Afhankelijk van de spoedlengte en nog een aantal andere factoren heeft de kogel, die de loop heeft verlaten, een rotatiesnelheid van zo'n 1000 omwentelingen per seconde. Als het doel zich op bijvoorbeeld 25 meter afstand bevindt, wordt het in 0,1125 sec door de kogel bereikt. In totaal verstrijkt er dus slechts 0,3195 sec tussen het afvuren van de patroon en het treffen van het doel. Interessant is nog dat de schutter pas 0,2 sec nadat de kogel de loop heeft verlaten, de terugslag van het wapen voelt.
In de regel wordt een pistool of revolver ingezet op afstanden tot 50 meter. Daar zijn echter uitzonderingen op. Vuistvuurwapens in diverse kalibers worden namelijk ook gebruikt bij het silhouetschieten. Hierbij worden op bepaalde afstanden stalen dierfiguren omgeschoten. In diverse landen, waaronder Nederland, wordt deze tak van schietsport niet of nauwelijks beoefend vanwege het gebrek aan aangepaste schietbanen.
Een geoefend schutter zal op 25 meter afstand met een dergelijk pistool gemakkelijk al zijn treffers in een cirkel ter grootte van een bierviltje kunnen plaatsen. Precisieschutters schieten met de Match pistolen op 25 meter afstand treffergroepjes van zo'n 3 cm in doorsnede. Om deze precisie te halen, is veel oefening nodig en speciale aan het wapen aangepaste munitie. Deze beide factoren dwingen een sportschutter ertoe zelf zijn patronen te maken.
Naast de kennis en de ervaring van de schutter hangt het precisie schieten ook af van de kruitlading, het type kogelpunt en het soort wapen waarmee geschoten wordt. De meeste vuurwapens hebben spiraalvormige trekken en velden in de loop, waardoor de kogelpunt tijdens zijn reis door de loop een rotatie krijgt. Deze draaiende beweging geeft het projectiel de stabiliteit die het nodig heeft om zijn baan te behouden.
De onderlinge verschillen in stabiliteit, trekkermechanisme, patroonaanvoer, het vizier, de handgreep, opslag, kracht en handelbaarheid bij vuistvuurwapens worden door nieuwe liefhebbers van de schietsport vaak nog niet opgemerkt. Voor de ervaren en meer geoefende schutter zijn ze al snel te herkennen en spelen ze een belangrijke rol in de keuze van een nieuw wapen.
Gangbare kalibers
Hieronder wordt een algemene beschrijving gegeven van de gangbaarste kalibers van pistolen en revolverpatronen.

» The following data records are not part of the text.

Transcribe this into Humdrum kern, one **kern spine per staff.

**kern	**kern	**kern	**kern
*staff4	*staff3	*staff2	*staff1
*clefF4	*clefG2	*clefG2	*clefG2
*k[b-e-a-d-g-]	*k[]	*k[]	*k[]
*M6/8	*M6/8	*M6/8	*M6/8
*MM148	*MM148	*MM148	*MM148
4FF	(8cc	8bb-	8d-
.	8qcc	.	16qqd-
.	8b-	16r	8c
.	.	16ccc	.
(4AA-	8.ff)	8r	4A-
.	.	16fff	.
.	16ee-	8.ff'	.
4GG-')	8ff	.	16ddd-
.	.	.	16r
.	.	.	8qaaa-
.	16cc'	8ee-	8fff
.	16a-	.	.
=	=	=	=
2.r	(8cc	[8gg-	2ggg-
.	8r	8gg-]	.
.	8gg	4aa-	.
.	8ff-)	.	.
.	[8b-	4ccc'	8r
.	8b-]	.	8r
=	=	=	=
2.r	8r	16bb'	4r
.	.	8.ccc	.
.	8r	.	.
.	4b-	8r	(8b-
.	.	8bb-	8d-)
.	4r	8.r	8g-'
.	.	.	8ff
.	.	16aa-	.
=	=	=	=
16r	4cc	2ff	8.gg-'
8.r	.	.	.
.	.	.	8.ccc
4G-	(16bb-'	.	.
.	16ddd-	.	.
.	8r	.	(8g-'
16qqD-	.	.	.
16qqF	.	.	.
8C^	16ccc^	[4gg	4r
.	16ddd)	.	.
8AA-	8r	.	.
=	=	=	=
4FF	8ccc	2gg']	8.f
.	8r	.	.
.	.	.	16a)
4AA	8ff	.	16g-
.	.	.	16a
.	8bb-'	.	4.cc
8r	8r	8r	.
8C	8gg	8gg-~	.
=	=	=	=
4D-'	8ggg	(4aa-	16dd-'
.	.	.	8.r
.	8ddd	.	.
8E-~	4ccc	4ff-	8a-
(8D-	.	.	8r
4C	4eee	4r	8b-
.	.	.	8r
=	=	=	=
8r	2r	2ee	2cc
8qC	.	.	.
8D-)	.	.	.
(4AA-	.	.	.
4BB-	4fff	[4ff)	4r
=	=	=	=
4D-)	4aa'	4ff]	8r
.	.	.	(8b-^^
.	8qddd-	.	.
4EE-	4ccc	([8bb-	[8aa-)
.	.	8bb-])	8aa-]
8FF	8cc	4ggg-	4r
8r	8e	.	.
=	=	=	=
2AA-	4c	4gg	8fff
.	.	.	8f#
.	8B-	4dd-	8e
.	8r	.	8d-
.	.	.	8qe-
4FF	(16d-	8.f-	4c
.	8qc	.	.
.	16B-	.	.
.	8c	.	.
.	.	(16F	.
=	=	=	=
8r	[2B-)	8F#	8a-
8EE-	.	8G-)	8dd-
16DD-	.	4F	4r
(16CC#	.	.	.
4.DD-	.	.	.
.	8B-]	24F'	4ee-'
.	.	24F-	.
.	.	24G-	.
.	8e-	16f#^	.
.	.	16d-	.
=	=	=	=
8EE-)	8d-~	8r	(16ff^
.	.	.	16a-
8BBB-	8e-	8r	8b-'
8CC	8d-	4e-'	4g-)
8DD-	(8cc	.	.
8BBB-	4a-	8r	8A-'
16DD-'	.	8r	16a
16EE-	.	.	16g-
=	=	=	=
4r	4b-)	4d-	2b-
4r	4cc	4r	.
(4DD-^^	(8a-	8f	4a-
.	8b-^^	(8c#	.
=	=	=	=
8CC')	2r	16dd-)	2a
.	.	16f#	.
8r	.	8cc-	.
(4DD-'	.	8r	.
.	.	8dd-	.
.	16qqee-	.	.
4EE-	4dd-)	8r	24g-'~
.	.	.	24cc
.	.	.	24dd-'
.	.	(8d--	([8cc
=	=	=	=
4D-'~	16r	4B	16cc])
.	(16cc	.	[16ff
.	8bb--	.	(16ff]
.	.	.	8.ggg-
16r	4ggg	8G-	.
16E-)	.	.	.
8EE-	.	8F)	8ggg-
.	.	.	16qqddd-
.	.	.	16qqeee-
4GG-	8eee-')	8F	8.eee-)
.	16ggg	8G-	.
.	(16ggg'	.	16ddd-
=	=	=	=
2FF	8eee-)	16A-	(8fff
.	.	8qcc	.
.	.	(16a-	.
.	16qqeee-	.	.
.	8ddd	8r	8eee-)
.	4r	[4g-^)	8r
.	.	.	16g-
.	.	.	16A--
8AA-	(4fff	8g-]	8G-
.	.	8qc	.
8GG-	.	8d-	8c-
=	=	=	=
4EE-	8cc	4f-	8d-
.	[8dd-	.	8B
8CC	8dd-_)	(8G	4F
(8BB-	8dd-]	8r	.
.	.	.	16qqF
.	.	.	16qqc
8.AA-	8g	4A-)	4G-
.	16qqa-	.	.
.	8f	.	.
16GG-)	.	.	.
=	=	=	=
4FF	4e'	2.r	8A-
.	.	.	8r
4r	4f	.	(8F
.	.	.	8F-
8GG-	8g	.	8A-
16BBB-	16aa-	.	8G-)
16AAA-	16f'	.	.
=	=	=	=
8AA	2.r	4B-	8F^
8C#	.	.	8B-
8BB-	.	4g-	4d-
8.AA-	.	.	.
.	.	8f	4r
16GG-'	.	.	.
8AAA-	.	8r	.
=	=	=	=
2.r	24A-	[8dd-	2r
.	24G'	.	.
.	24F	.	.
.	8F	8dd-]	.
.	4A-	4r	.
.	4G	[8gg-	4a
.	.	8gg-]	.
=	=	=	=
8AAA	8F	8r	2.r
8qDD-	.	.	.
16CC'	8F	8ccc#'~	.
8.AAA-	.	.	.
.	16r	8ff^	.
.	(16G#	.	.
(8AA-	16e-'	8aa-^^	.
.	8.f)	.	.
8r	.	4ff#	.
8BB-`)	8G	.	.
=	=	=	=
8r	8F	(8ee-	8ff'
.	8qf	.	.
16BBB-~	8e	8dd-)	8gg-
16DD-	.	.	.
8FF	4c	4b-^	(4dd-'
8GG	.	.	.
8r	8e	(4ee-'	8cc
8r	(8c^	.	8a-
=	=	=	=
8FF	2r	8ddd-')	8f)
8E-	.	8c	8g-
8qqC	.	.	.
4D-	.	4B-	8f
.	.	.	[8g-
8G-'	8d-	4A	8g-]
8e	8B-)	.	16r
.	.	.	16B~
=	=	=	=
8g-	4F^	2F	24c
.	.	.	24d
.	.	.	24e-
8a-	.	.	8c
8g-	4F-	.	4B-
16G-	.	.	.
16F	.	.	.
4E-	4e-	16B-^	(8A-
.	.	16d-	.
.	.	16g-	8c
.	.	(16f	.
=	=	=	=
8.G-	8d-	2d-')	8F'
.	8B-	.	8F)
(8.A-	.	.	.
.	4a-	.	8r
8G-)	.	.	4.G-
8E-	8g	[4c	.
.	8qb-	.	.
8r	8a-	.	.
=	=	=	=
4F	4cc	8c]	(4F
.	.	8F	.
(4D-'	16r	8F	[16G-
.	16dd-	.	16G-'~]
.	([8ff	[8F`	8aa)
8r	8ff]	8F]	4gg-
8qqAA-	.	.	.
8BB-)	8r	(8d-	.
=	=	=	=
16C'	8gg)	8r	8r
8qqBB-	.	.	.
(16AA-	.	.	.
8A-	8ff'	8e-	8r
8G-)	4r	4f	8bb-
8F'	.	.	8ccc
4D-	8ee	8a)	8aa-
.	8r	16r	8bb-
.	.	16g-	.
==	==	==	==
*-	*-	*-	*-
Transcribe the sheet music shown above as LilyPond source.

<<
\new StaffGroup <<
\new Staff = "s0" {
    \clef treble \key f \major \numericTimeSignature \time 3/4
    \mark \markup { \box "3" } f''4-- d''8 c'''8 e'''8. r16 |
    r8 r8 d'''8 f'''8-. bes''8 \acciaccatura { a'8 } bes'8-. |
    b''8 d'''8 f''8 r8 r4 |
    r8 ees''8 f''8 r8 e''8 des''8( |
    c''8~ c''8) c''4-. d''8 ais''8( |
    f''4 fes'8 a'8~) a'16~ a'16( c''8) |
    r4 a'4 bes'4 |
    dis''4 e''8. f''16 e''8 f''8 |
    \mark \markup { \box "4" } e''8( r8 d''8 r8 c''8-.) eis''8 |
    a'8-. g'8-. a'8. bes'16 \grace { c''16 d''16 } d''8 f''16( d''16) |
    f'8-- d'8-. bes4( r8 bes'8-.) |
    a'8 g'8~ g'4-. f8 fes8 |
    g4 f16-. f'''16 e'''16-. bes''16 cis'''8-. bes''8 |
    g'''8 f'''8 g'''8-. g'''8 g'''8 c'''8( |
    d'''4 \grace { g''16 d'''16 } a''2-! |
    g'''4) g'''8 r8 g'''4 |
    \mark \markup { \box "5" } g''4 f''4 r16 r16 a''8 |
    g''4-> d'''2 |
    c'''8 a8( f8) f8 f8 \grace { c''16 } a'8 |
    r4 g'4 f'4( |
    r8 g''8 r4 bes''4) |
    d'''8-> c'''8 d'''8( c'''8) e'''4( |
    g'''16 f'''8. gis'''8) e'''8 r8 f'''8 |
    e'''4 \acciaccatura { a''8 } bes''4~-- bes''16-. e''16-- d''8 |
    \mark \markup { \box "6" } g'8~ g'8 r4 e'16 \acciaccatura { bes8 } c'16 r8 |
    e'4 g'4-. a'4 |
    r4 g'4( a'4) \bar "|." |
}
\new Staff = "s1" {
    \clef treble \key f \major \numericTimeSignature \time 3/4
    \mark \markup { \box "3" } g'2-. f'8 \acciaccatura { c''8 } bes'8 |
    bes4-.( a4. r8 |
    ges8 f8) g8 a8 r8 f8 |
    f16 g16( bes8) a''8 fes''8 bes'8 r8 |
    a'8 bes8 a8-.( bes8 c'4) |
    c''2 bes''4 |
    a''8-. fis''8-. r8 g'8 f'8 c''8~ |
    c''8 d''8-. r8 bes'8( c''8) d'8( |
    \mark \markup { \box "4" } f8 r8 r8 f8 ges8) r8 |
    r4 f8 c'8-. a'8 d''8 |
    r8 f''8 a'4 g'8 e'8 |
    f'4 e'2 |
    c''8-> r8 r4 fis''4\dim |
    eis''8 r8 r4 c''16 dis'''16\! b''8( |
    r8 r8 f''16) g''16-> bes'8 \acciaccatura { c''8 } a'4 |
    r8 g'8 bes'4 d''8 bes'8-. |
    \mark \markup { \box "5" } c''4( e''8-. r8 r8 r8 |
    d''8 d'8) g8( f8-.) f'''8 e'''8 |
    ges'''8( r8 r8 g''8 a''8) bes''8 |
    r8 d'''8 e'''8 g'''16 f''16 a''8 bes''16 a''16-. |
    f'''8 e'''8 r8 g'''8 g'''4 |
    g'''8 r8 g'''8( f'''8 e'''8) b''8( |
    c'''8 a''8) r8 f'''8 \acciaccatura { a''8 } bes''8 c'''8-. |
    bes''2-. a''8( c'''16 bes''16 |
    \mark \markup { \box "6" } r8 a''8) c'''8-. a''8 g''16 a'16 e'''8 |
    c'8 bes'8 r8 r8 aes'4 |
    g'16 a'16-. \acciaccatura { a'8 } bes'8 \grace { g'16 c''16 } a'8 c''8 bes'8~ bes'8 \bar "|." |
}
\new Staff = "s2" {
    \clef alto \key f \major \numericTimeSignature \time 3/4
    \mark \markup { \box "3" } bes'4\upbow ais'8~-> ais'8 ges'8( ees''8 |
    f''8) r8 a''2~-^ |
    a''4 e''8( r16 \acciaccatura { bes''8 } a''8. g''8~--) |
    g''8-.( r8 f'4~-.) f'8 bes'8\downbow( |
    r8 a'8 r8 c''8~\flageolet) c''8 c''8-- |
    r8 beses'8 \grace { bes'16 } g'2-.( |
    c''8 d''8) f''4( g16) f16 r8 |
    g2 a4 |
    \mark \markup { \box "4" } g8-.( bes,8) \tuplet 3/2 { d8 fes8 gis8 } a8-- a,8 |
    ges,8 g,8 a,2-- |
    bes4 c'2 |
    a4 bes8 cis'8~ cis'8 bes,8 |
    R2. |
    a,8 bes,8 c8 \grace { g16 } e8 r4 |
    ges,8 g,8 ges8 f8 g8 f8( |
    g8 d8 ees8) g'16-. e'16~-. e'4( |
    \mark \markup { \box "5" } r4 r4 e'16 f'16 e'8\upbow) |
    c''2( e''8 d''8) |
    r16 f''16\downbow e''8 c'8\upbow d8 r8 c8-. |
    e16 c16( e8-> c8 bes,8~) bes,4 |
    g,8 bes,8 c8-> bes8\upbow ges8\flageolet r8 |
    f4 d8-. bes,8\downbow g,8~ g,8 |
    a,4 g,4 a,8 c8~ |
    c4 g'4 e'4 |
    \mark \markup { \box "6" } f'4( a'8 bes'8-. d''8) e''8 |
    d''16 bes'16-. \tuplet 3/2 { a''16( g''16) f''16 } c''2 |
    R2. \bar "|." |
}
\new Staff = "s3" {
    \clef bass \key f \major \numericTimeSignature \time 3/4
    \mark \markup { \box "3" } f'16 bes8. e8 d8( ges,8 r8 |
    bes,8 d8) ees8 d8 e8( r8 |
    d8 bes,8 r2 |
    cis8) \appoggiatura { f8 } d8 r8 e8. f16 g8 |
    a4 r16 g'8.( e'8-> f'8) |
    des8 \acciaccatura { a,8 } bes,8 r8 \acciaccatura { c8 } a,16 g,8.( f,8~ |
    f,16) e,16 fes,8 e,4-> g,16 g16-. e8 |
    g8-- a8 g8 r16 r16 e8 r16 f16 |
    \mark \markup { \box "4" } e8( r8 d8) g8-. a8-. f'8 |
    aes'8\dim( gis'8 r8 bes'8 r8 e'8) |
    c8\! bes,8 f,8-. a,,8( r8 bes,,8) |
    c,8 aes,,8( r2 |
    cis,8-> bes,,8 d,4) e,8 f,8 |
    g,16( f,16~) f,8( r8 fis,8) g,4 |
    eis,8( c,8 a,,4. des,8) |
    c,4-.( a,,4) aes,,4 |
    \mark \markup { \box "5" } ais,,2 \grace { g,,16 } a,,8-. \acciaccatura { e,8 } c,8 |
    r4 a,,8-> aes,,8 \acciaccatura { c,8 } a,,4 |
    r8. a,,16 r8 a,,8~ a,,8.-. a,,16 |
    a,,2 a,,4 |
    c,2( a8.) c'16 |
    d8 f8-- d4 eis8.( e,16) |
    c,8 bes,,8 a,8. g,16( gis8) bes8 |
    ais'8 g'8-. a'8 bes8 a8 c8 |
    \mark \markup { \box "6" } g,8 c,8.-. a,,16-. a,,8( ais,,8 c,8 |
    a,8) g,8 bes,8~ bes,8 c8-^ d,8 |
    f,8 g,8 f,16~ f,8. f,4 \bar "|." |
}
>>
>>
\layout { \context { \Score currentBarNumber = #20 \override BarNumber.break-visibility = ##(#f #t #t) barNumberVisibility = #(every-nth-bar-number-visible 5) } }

Kaliber .22 Long Rifle (LR)
De .22 LR is een patroon met een lange geschiedenis. Het patroontje wordt wereldwijd dagelijks gebruikt en wordt voortdurend verbeterd. Geen andere patroon kent inmiddels zo veel variaties en uitvoeringen als deze, met name voor de schietsport, maar ook wel voor de bestrijding van schadelijke dieren en kleine roofdieren. Verder bewijst de patroon zijn nut in kleine zakpistolen, in wisselsystemen of insteeklopen voor grootkaliber pistolen, revolvers en geweren.
Als sportpatroon heeft hij in de laatste decennia steeds verbeteringen ondergaan. Bij de Olympische spelen in 1936 (Berlijn) kon je al winnen als elk schot in de roos zat, die toen een diameter had van 30 mm. Tegenwoordig moet je in een roos schieten met een diameter van 12,4 mm. Omdat de .22 LR over de hele wereld wordt gemaakt, is er een overvloed van meer of minder bekende merken, die al naar gelang de kwaliteit onderling verschillen in schietprestaties en vooral prijs.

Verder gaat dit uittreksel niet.